School Kids, Axe the Social Networking
For students, social networking sites have no educational value due to the inherently truncated, shallow nature of communication on them. Pro or con?
Pro: Facebook Isn’t a Learning Tool
The standardized hoops—such as Regents and SAT tests—through which today’s "successful" student must jump detract from time spent on meaningful learning and demand rote memorization. Children are encouraged to memorize poorly contextualized facts, instead of engaging deeply with texts, and to master "test-taking strategies," treating tests as games rather than as forums for the display of knowledge. Interestingly, the rising popularity of social networking sites among children mirrors and exacerbates these negative trends in public education.
Yes, Facebook could be used by children to share articles with educational and thought-provoking content. But the reality is that children are using Facebook to share homework and test answers, dropping their education through the cybercracks of a cheater’s paradise. Hence my agreement with the New Jersey middle school principal who recently made headlines when he decried the effects of Facebook on his students’ education and asked parents to forbid their children to use the social networking site.
Children are also using Facebook to exchange messages and play games with cyberfriends. As fourth grader Stan Boflovski explains on a recent episode of South Park, Facebook is great because "You can message your friends, play Yatzi …, even start your own virtual farm and have your friends visit it."
But Mafia Wars, online Yatzi, and other games played via Facebook have little to no educational value. Nor do idle messaging, texting, gossiping, and "cyber-bullying."
In the larger scheme of things, cyber-messaging threatens the maturation of real-life social skills. As a middle-schooler during the advent of the Internet, I myself experienced delusions of sociality, falsely believing that I was having meaningful interactions with friends online. In retrospect, these lacked the physical dynamics that breed healthy relationships.
Furthermore, virtual gaming robs children of developmentally important outdoor experiences. The obesity epidemic is only a gross manifestation of the more general need to get kids off chairs and couches and away from keyboards.
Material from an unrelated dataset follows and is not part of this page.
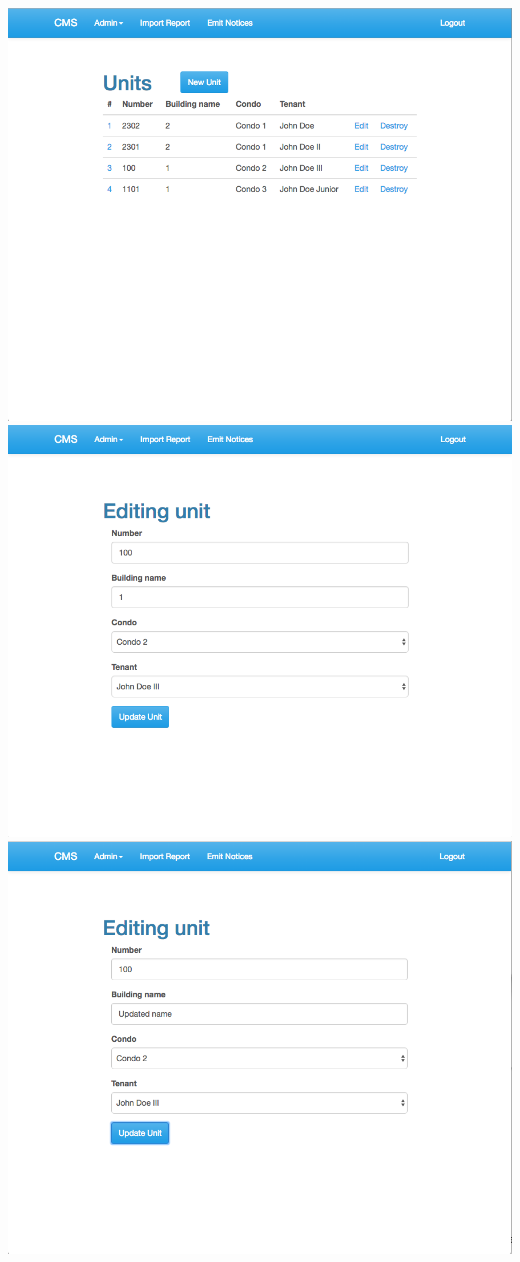 \begin{itemize}
    \includegraphics[scale=0.25]{./images/ss/unit/edit/2.png}\\
    \includegraphics[scale=0.25]{./images/ss/unit/edit/3.png}
    \includegraphics[scale=0.25]{./images/ss/unit/edit/4.png}\\

\end{itemize}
Con: Social Networking Breeds Sophisticated Skills
Is the content of social networking sites truncated? Of course. Shallow? Often. But human history is full of seminal tools that weren’t used to their fullest extent until they—and we—evolved. And we will evolve together as we learn to use these tools for a much greater good than they now seem capable of. The possibility of a few negative consequences to using the newest technology and innovation of today’s generation is not a reason to disregard its potential positive impact on the classroom.
Schools and teachers have always been expected to promote social skills among students, modeling how to collaborate, negotiate conflict, exchange information, and evaluate veracity. When used properly and developed with smart pedagogy, the principles of today’s social networking can be used to enhance and build on traditional classroom learning and develop 21st century skills that future employers and the world economy now consistently demand, such as technological proficiency, civic duty, communication, teamwork, cultural awareness, and financial literacy. Many of these skills can be taught and experienced through social networking and media, which can help teach students to challenge sloppy thinking in sharp but collaborative ways and reach conclusions quickly and without fuss in a hyperspeed workplace.
But just as we did when developing our children’s traditional social skills, educators and parents have an enhanced responsibility to monitor students’ use of these tools, setting guidelines and a model for proper behavior—and yes, even restricting use when it is abused. Just as we encouraged structured thinking and discouraged unproductive debate and bullying in face-to-face social networking, we now have to do the same in a virtual one. As we look for education resources and tools to help our country achieve Obama’s 2020 goals and develop a global workforce, we have to start taking advantage of social networking and stop ignoring it.